The Age Well Ambassador program is the culmination of many months of outreach and information gathering by Danbury’s Age Well Community Council and United Way of Western Connecticut. In 2017, United Way conducted a series of Community Conversations and surveys, reaching more than 200 area older adults. One of the takeaways from that work was that people from all walks of life prefer to get information from trusted family, friends, and neighbors. Then, at an Age Well Community Council Summit held in 2018, food security rose to the top as an issue of concern. Danbury Hospital reported at that summit that 45% of the older adults it screened for health-related social needs indicated that they were food insecure.
 
As a result, the Council held a second summit in June of 2019, called “Come to the Table,” with food security as the focus.

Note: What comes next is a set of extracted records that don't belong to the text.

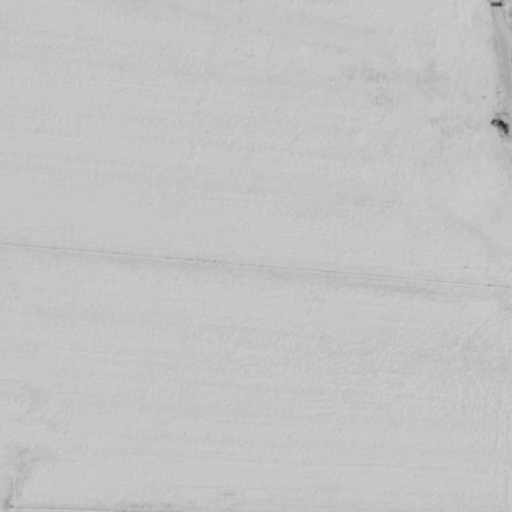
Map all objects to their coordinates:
road: (503, 18)
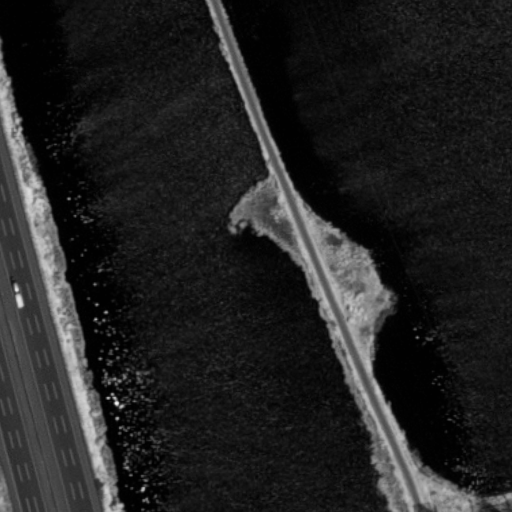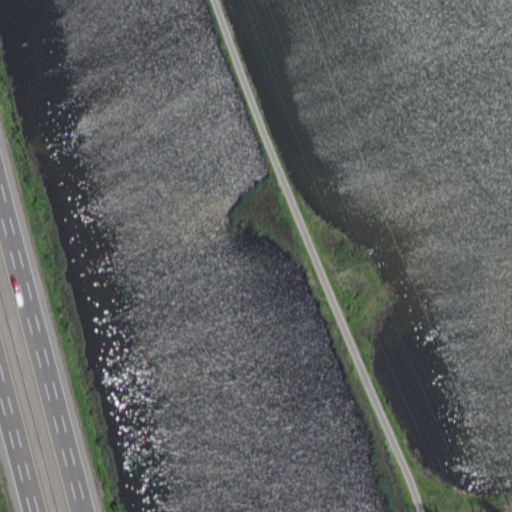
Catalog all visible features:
road: (314, 257)
road: (41, 356)
road: (16, 449)
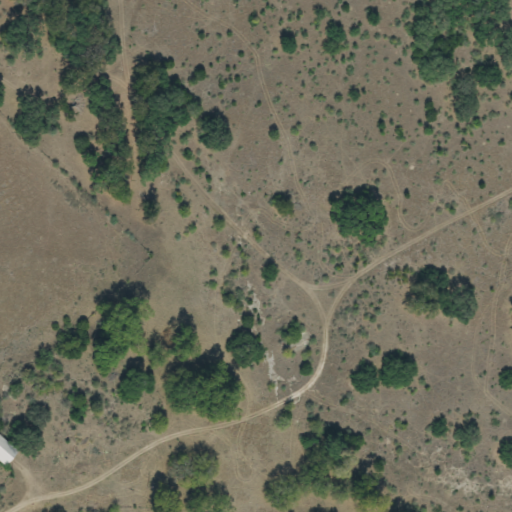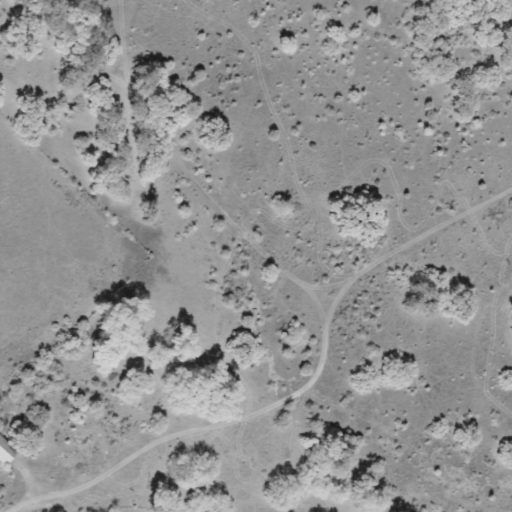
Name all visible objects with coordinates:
building: (5, 451)
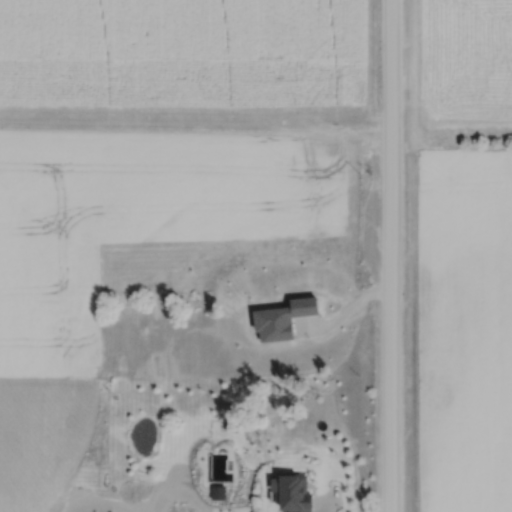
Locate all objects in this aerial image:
road: (392, 255)
road: (344, 309)
building: (299, 493)
road: (108, 509)
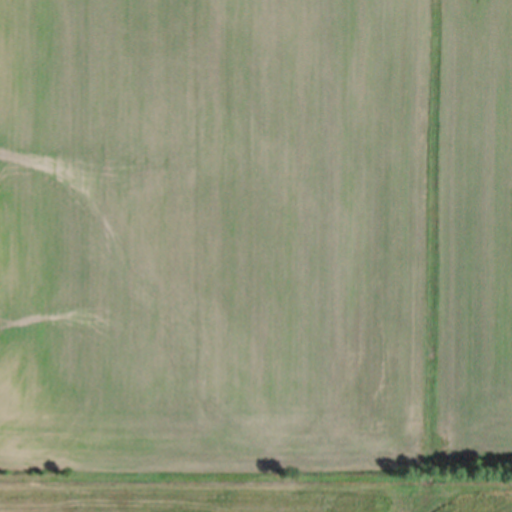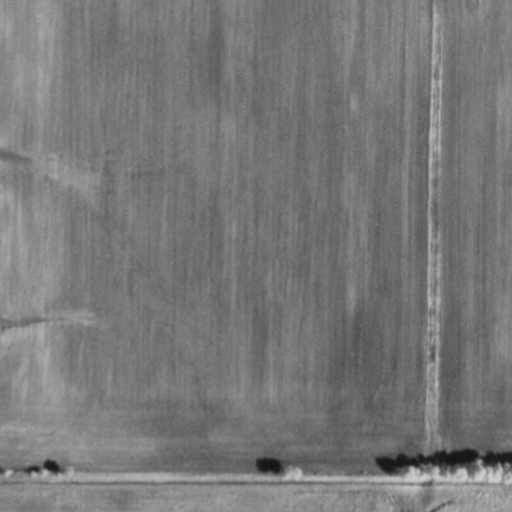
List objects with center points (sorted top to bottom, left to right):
crop: (255, 243)
airport: (261, 499)
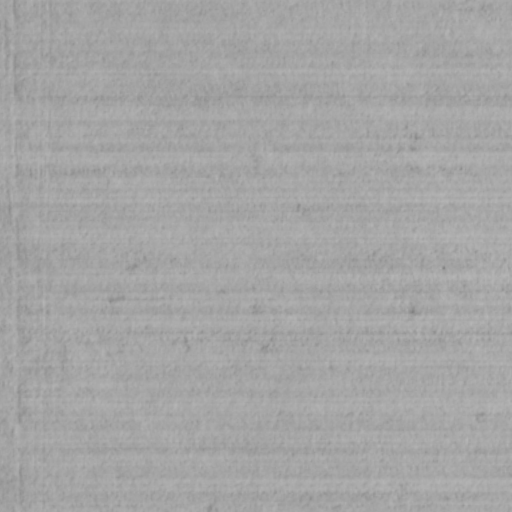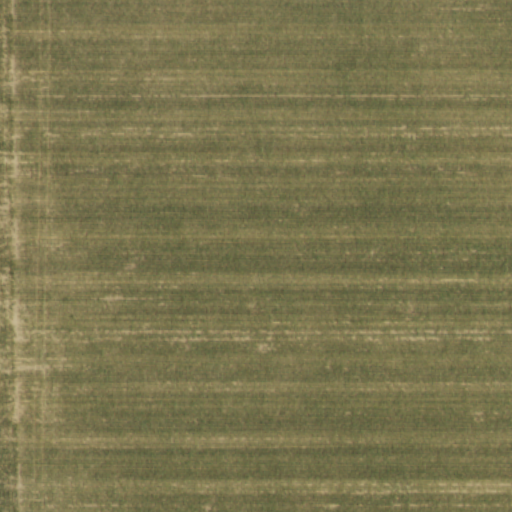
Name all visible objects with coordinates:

Attendees heard compelling personal testimony from older area residents about their own struggles to access food―and the stigma associated with not being able to purchase food.
 
“The Ambassador Program was selected as a priority action after being inspired by a Danbury veteran who shared his own experience struggling with food insecurity,” said Cara Mitchell. “He described the experience of helping a friend navigate a food pantry for the first time. We thought it would be great to have more people like him in our community.”
 
Collectively, the group decided to take action to demystify and destigmatize the process of food access for Danbury’s older adults, and the Age Well Ambassadors program began to take shape. The Council summarizes its work in this area moving forward with the tagline “Eat Well, Age Well.”
 
Initially, the program will recruit 20 Ambassadors, drawing people from diverse cultural and linguistic backgrounds and reflecting the multiculturalism of the Danbury area. The work of the Ambassadors will be supplemented by promotional activities, events, videos, and social media. Information will be provided in multiple languages. Ambassadors will share information on how to access available food resources and will also connect them to the Age Well CT website, which is located at agewellct.org.
 
For the City of Danbury, the population age 65 and older is projected to increase 52% by 2025. This program will focus on the low-income residents of Central Danbury. The foreign-born population (33% as of 2017) grew by 169% from 1990 to 2014, concentrated in Danbury’s center. The median income in Central Danbury is $51,400, 36% lower than other neighborhoods. Over 25% of Danbury's current SNAP participants are older adults. 
 
Age Well Ambassadors is one of 40 grantees across New England to receive a Tufts Health Plan Foundation Momentum mini-grant and one of only 10 projects in Connecticut to be funded.
 
“These mini-grants make it possible for organizations to build on community insights,” said Nora Moreno Cargie, president of Tufts Health Plan Foundation and vice president of corporate citizenship at Tufts Health Plan. “We know the best ideas come from cities and towns as they reimagine aging.”
 
Tufts Health Plan Foundation began funding in Connecticut this year. In 2018, Tufts Health Plan, in partnership with Hartford Healthcare, launched CarePartners of Connecticut, which offers Medicare Advantage plans to Connecticut seniors. CarePartners leverages the decades of experience of both organizations in providing high quality care and award-winning health care coverage.